The mechanism of Pd(OAc)₂-catalyzed trifluoroethylation of aromatic systems is explored using the density function theory (DFT) computations. The calculation results indicate that the whole catalytic cycle involves a coordinated process of catalyst Pd(OAc)₂ with acetanilide 1a, a C–H bond activation and a two-step migration of CF₃CH₂– group. The interesting role of additive (CF₃COOH) is that it can react with substrate 2a (mesityl(trifluoroethyl)iodonium triflate) to form an active species mesityl(trifluoroethyl)iodonium trifluoroacetate 2a′. 2a′ can assist the C–H activation to decrease the rate-limiting free energy barrier of the catalytic reaction by changing the rate-limiting step from the transferring process of CF₃CH₂– group to the C–H bond activation.

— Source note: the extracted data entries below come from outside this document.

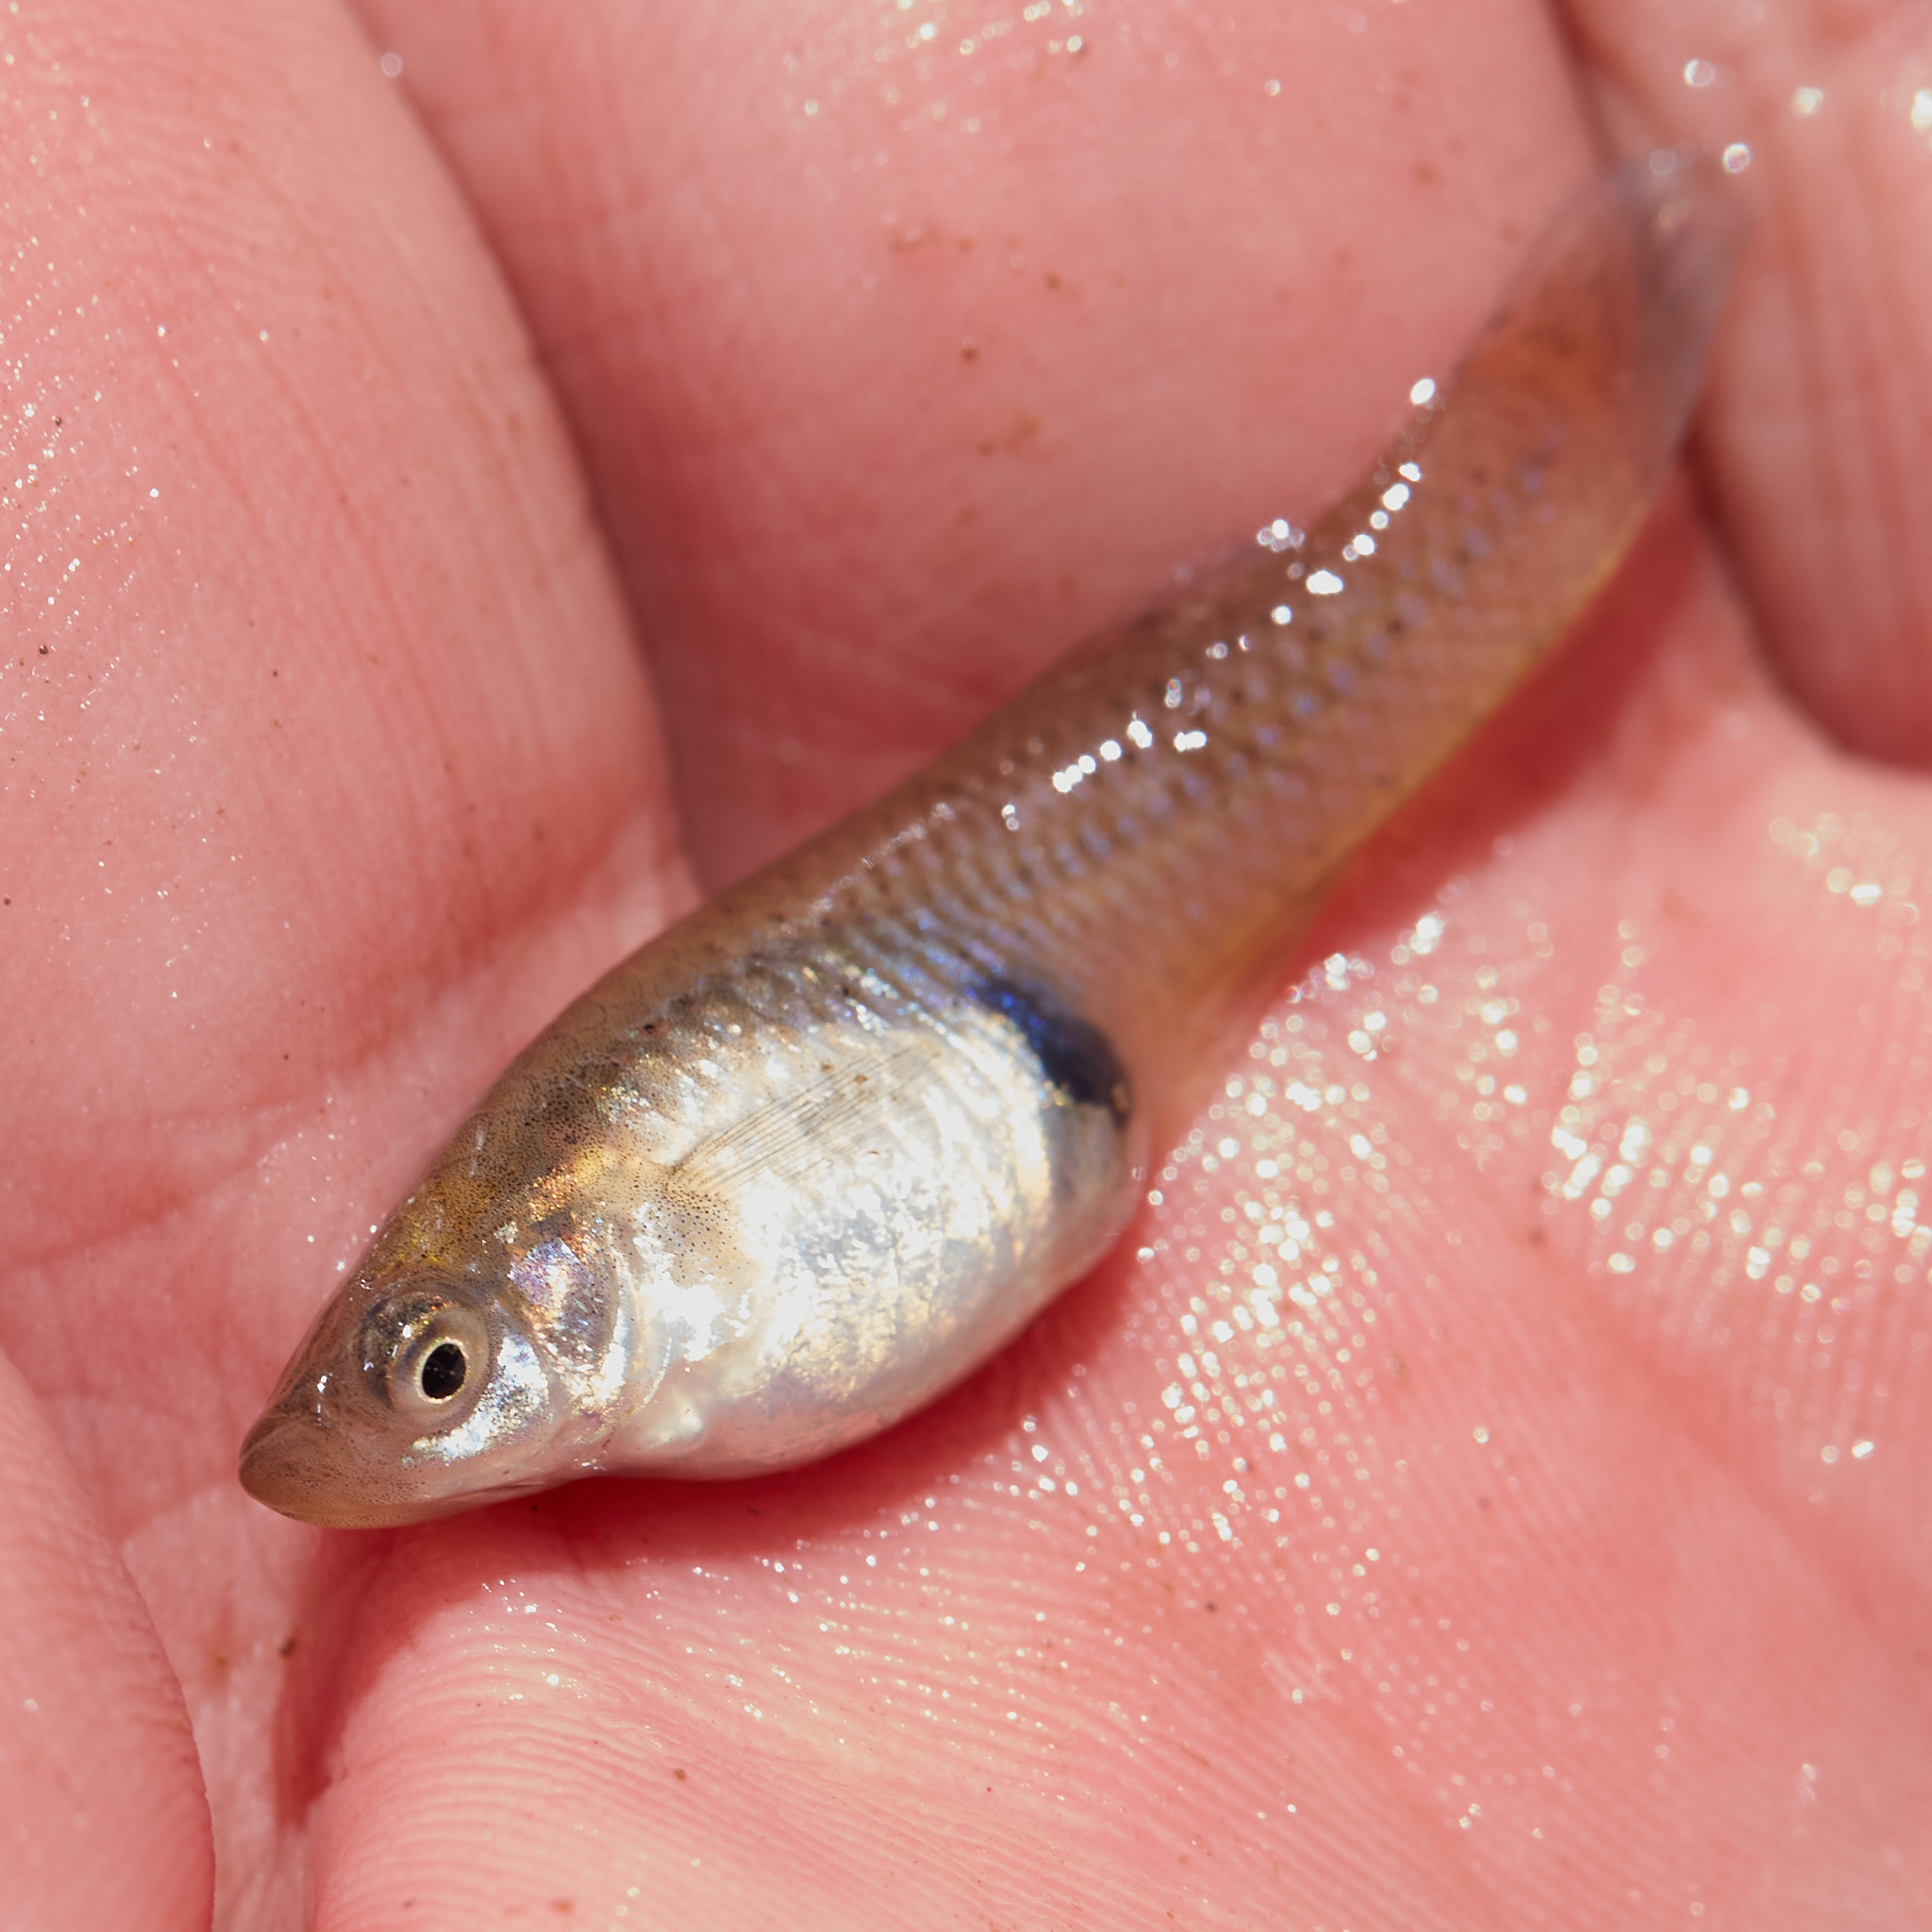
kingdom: Animalia
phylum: Chordata
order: Cyprinodontiformes
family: Poeciliidae
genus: Gambusia
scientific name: Gambusia affinis
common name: Mosquitofish
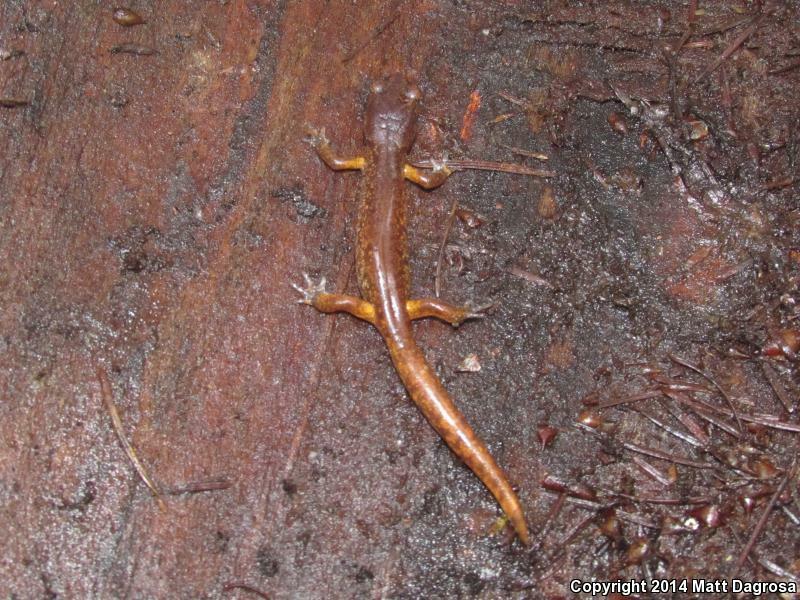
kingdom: Animalia
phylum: Chordata
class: Amphibia
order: Caudata
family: Plethodontidae
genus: Ensatina
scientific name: Ensatina eschscholtzii
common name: Ensatina
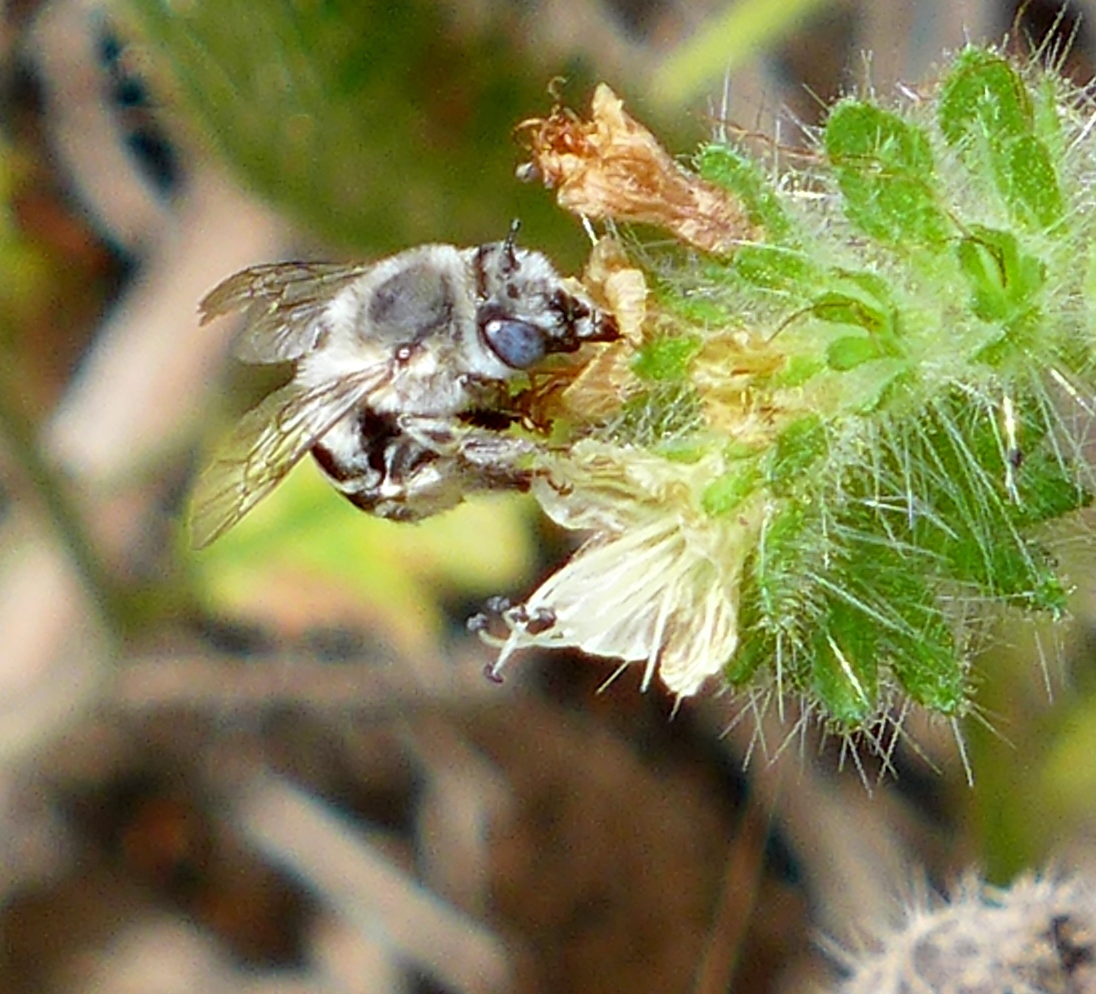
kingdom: Animalia
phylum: Arthropoda
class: Insecta
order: Hymenoptera
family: Apidae
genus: Anthophora
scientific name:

利用密度泛函理论（DFT）计算，探索了Pd（OAc）₂催化的芳族体系三氟乙基化反应的机理。计算结果表明，整个催化循环涉及催化剂Pd（OAc）₂与乙酰苯胺1a的协调过程，CH键的活化和CF ₃ CH _2-基团的两步迁移。添加剂的有趣的角色（CF ₃ COOH）是它可以与底物反应2A（均三甲苯基（三氟乙基）碘鎓三氟甲磺酸酯），以形成活性物质均三甲苯基（三氟乙基）碘鎓三氟乙酸盐2A' 。2a′通过改变从CF ₃ CH _2-基团的转移过程到C-H键活化的限速步骤，可以帮助C-H活化降低催化反应的限速自由能垒。